This article covers the various forms of wireless data transmission, and addresses the main security problems in WiFi today.
This article covers the various forms of wireless data transmission, and addresses the main security problems in WiFi today.
I think this article is too vague, i.e. it just says what a lot of people already know, WEP is crackable, given enough packets, etc, and doesn’t really add anything new to the discussion.
Also, to the osnews’ers out there with linux: what can I you use to secure a home wlan if you use linux? I see too many articles that are xp-only, and a few talking about mac’s, and i really hate the if-you-are-using-linux-you-are-a-leet-hax0r-and-you-should-already-kno w-it-all mentality.
Depends. What wireless card are you using? What access point are you using? Do they both support WPA/WPA2? What Linux distro are you using? Does it support wpa_supplicant?
If you are lucky enough to have an AP that support WPA, a wireless NIC that supports WPA, and a Linux distro that includes wpa_supplicant, then it’s a simple matter of:
– configuring /etc/wpa_supplicant.conf for your network
– starting the wpa_supplicant
– running dhclient on your wireless interface
If you don’t have any of that, then you have to much around with IPSec, VPNs, and such.

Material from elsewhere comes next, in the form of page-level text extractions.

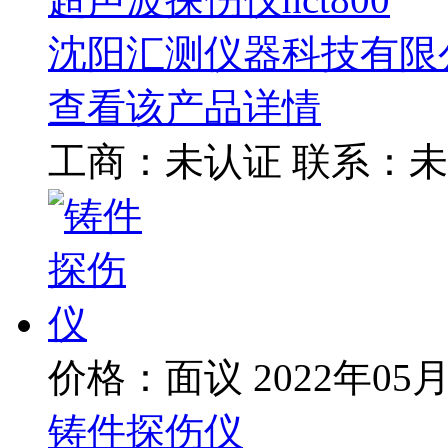
沈阳汇测仪器科技有限
查看该产品详情
工商：
未认证
联系：
未
价格：面议
2022年05
铸件探伤仪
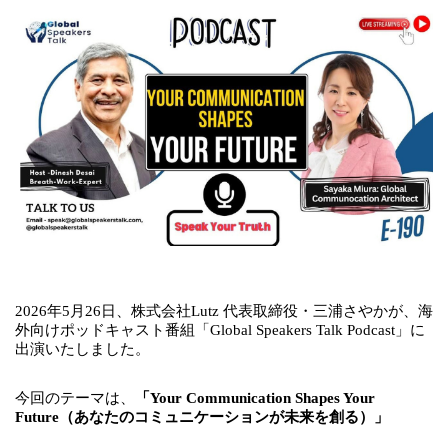
2026年5月26日、株式会社Lutz 代表取締役・三浦さやかが、海
外向けポッドキャスト番組「Global Speakers Talk Podcast」に
出演いたしました。
今回のテーマは、
「Your Communication Shapes Your
Future（あなたのコミュニケーションが未来を創る）」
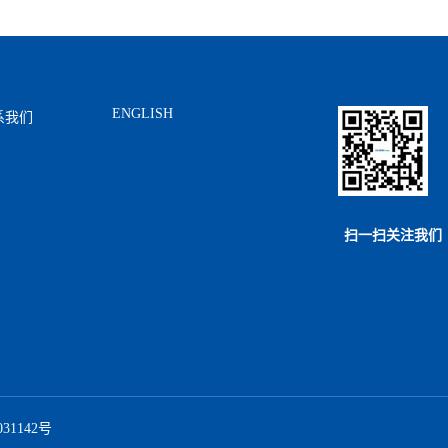
ENGLISH
系我们
扫一扫关注我们
031142号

Or, run FreeBSD, where all this is nicely integrated into the network stack, and editing two config files is all you need to do (add ifconfig_<wnic>0=”WPA DHCP” to /etc/rc.conf, and edit /etc/wpa_supplicant.conf).
I havent decided on which AP yet, but I have some cheap-o Realtek PCMCIA 802.11b-based card and i’m using linspire 5.0 (and linspire is using ndiswrapper to support this card). I dunno if the drivers support wpa, probably not.
But thanks for the pointers, i’ll try and find if I have wpa_supplicant, if wpa works, and maybe buy a nice AP.